- _Work required_:
Nothing outside the range below should be printed. Output exactly the lines from the line with "悠长质问的时间，不可能有的。" to the line with "这时，叮的一声，听到了仿佛产生耳鸣一样错觉的声音。", both included.

Data items
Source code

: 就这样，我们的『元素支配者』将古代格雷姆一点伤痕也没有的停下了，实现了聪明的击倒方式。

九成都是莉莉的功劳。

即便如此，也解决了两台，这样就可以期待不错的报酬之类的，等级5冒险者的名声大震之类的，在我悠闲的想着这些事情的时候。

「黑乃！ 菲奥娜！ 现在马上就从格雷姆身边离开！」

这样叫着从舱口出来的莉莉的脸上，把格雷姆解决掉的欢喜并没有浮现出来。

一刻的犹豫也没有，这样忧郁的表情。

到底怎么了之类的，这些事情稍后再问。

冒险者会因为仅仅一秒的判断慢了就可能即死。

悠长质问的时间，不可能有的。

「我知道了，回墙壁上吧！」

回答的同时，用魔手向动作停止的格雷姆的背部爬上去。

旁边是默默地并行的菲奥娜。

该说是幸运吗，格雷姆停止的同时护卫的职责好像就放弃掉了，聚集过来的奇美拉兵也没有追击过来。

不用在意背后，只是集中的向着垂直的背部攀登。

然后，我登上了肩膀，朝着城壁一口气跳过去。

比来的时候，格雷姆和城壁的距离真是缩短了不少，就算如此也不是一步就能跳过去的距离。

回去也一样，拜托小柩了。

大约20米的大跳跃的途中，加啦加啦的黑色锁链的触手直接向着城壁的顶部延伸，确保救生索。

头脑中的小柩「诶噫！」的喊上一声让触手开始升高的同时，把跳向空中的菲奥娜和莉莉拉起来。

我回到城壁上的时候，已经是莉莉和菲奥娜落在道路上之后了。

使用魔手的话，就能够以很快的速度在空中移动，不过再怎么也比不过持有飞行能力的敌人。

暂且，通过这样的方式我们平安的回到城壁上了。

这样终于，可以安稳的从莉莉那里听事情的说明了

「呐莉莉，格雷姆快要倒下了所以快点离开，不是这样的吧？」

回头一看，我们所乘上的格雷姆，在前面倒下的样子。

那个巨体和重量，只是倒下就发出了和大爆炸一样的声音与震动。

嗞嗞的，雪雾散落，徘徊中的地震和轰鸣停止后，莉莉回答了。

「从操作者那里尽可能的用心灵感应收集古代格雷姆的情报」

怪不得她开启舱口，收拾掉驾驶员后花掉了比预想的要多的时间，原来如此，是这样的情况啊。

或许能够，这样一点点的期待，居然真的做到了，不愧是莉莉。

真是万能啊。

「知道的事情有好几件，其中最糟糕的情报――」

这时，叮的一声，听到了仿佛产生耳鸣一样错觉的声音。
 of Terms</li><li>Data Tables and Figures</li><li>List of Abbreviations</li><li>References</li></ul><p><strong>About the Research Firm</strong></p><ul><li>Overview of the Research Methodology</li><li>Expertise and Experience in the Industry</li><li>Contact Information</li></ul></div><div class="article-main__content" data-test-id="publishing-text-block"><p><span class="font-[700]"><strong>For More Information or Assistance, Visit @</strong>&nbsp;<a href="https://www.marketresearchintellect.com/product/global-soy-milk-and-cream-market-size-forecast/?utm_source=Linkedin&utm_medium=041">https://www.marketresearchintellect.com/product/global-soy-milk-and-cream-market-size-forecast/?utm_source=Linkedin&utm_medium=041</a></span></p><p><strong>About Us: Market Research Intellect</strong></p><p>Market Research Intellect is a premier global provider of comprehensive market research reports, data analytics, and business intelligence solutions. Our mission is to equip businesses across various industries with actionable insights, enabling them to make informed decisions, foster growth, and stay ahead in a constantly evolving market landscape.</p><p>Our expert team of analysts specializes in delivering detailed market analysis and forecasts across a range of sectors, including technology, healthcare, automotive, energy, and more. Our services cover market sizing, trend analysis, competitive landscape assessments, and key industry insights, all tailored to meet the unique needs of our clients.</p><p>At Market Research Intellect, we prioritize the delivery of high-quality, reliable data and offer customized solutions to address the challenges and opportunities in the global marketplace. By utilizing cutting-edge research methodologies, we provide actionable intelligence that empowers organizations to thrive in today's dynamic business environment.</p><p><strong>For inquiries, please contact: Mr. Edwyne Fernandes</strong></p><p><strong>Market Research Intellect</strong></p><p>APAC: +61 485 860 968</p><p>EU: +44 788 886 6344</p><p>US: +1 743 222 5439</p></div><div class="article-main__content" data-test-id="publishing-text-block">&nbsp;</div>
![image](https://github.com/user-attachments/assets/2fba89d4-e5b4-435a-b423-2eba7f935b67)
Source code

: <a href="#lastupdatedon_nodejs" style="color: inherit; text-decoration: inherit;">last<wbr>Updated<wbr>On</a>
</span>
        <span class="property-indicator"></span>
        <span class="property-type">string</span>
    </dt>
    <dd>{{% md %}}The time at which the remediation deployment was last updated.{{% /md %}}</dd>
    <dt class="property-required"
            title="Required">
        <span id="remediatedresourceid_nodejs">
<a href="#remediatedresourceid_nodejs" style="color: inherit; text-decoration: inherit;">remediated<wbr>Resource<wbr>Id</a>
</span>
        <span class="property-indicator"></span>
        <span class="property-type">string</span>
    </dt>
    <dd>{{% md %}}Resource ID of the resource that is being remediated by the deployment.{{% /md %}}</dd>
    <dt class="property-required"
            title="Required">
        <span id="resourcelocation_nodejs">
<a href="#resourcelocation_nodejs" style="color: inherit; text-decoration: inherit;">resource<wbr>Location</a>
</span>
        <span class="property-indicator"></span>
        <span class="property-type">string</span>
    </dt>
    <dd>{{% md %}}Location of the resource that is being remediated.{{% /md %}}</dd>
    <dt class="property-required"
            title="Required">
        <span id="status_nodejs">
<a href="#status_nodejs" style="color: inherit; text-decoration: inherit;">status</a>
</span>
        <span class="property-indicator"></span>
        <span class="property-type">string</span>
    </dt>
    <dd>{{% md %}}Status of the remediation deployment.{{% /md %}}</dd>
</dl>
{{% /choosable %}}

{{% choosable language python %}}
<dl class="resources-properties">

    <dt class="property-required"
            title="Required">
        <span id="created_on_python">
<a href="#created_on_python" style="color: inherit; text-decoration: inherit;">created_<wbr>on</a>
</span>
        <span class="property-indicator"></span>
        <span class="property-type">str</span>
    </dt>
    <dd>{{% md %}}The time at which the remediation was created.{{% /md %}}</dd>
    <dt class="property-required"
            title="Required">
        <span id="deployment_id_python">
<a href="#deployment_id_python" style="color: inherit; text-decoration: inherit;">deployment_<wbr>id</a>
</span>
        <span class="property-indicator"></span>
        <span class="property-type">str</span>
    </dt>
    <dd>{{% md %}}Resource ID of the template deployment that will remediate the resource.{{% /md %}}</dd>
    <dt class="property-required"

- _Response area_:
悠长质问的时间，不可能有的。

「我知道了，回墙壁上吧！」

回答的同时，用魔手向动作停止的格雷姆的背部爬上去。

旁边是默默地并行的菲奥娜。

该说是幸运吗，格雷姆停止的同时护卫的职责好像就放弃掉了，聚集过来的奇美拉兵也没有追击过来。

不用在意背后，只是集中的向着垂直的背部攀登。

然后，我登上了肩膀，朝着城壁一口气跳过去。

比来的时候，格雷姆和城壁的距离真是缩短了不少，就算如此也不是一步就能跳过去的距离。

回去也一样，拜托小柩了。

大约20米的大跳跃的途中，加啦加啦的黑色锁链的触手直接向着城壁的顶部延伸，确保救生索。

头脑中的小柩「诶噫！」的喊上一声让触手开始升高的同时，把跳向空中的菲奥娜和莉莉拉起来。

我回到城壁上的时候，已经是莉莉和菲奥娜落在道路上之后了。

使用魔手的话，就能够以很快的速度在空中移动，不过再怎么也比不过持有飞行能力的敌人。

暂且，通过这样的方式我们平安的回到城壁上了。

这样终于，可以安稳的从莉莉那里听事情的说明了

「呐莉莉，格雷姆快要倒下了所以快点离开，不是这样的吧？」

回头一看，我们所乘上的格雷姆，在前面倒下的样子。

那个巨体和重量，只是倒下就发出了和大爆炸一样的声音与震动。

嗞嗞的，雪雾散落，徘徊中的地震和轰鸣停止后，莉莉回答了。

「从操作者那里尽可能的用心灵感应收集古代格雷姆的情报」

怪不得她开启舱口，收拾掉驾驶员后花掉了比预想的要多的时间，原来如此，是这样的情况啊。

或许能够，这样一点点的期待，居然真的做到了，不愧是莉莉。

真是万能啊。

「知道的事情有好几件，其中最糟糕的情报――」

这时，叮的一声，听到了仿佛产生耳鸣一样错觉的声音。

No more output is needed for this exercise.